A: Where else could we go? Besides, we have old family friends here: I lived in their house for five years while I was studying in Belgrade. We knew that we can count on their support. So when we finally decided to leave Pristina, Belgrade was the only logical choice. I knew, of course, that some people here will look at us with mistrust and disapproval, but that was to be expected wherever we go. And anything was better than Kosovo. There was no place there for us anymore... Still, I shall never forget the day we left - it was the worst day of my life. It's hard, you know, when you have to pack all your life in one car, leave behind all you have ever known as your own, lock the house and throw away the key...
Q: Where do you live now?
A: We live in our friends' house - they are wonderful people indeed, the best I have ever met. There is simply no way for my family and me to show them how much we appreciate all their help and their support. We'll stay forever in their debt.
Q: Do you see, anywhere in future, the possibility for you and your family to go back to Kosovo?
A: I am sorry I have to say it, but no, I see no possibility for that, even in the distant future. The situation in Kosovo will remain unstable and unsafe in the years to come. There's no life there for us... Even if things do get better someday, we'll always be traitors for our compatriots. They want to live in some imaginary state, some Great Albania, and they don't even know this state will never exist...

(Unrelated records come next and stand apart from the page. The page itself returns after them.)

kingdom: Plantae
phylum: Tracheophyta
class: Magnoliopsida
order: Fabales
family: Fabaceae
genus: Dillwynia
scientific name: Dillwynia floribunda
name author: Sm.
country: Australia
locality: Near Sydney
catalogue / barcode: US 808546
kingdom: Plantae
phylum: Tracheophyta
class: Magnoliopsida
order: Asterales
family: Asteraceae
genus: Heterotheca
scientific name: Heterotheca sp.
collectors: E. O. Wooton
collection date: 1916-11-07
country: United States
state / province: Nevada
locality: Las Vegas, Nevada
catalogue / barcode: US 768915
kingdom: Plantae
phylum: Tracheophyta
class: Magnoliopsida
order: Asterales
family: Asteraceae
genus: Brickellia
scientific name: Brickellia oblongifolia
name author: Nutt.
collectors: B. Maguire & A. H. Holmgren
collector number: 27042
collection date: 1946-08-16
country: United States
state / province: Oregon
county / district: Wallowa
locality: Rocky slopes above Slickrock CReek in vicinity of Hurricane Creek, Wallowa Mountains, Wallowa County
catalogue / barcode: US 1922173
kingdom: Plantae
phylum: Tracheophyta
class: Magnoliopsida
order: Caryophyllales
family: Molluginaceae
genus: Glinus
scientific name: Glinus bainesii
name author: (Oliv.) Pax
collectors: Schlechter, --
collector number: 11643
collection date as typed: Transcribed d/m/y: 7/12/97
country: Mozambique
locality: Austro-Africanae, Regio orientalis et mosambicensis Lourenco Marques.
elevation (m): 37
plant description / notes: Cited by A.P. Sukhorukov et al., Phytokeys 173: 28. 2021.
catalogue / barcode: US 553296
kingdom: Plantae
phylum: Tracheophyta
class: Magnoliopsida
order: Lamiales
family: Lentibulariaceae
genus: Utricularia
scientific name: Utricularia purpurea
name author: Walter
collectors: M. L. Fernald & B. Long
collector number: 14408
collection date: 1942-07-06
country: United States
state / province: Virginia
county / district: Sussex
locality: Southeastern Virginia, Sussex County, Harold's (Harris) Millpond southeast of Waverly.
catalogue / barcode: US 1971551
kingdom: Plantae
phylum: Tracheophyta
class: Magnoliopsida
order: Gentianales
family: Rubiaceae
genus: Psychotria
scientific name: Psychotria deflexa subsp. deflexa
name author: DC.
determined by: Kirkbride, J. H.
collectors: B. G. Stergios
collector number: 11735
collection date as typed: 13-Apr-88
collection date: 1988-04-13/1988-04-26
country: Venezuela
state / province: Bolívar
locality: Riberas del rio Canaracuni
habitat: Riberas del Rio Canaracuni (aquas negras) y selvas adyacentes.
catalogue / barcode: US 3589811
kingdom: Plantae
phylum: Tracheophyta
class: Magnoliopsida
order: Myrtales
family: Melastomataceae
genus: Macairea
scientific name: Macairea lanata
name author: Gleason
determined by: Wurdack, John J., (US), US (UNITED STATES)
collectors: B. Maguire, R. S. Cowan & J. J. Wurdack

Me, I want to live in Yugoslavia...
The Western media portrays stick-figure ethnic Albanians who freely support the Kosovo Liberation Army (KLA) in revenge for alleged "Serbian government atrocities." But if the Yugoslav forces committed large-scale war crimes, where are the bodies? An army of NATO-organized forensic experts has scoured Kosovo for six months but they've basically come up with nothing.
This is analyzed in Spinning the Kill: Albright's
Tribunal Hastens to Save a Lie
In the interview above, Agim K. says some Albanian men joined the KLA freely while others joined out of fear. What motivated those who joined of their own free will?
In The roots of Kosovo fascism
The Nazi's were defeated but the racist movement was not crushed. It fed on the myth of Albanian racial superiority taught by the Nazi's and it adapted to Socialist Yugoslavia, working inside and outside the system and terrorizing Serbs, "Gypsies" and other minorities. This is discussed in the interview Nightmare with the Best Intentions at (http://emperors-clothes.com/interviews/tika.htm )
When their power was challenged in Kosovo starting in 1987, the racist forces reacted with fury. They launched an all-out campaign, with Western support, to secede from Serbia and re-create the Greater Albania that existed during World War II as part of the Nazi empire.
The tragedy of Kosovo is that the US and Germany have brought open fascism back to full power while banishing not only Serbs, "Gypsies", Jews and other minorities but also the many Albanians who, like Agim K., believe in brotherhood. And all this in the name of "creating a multiethnic society."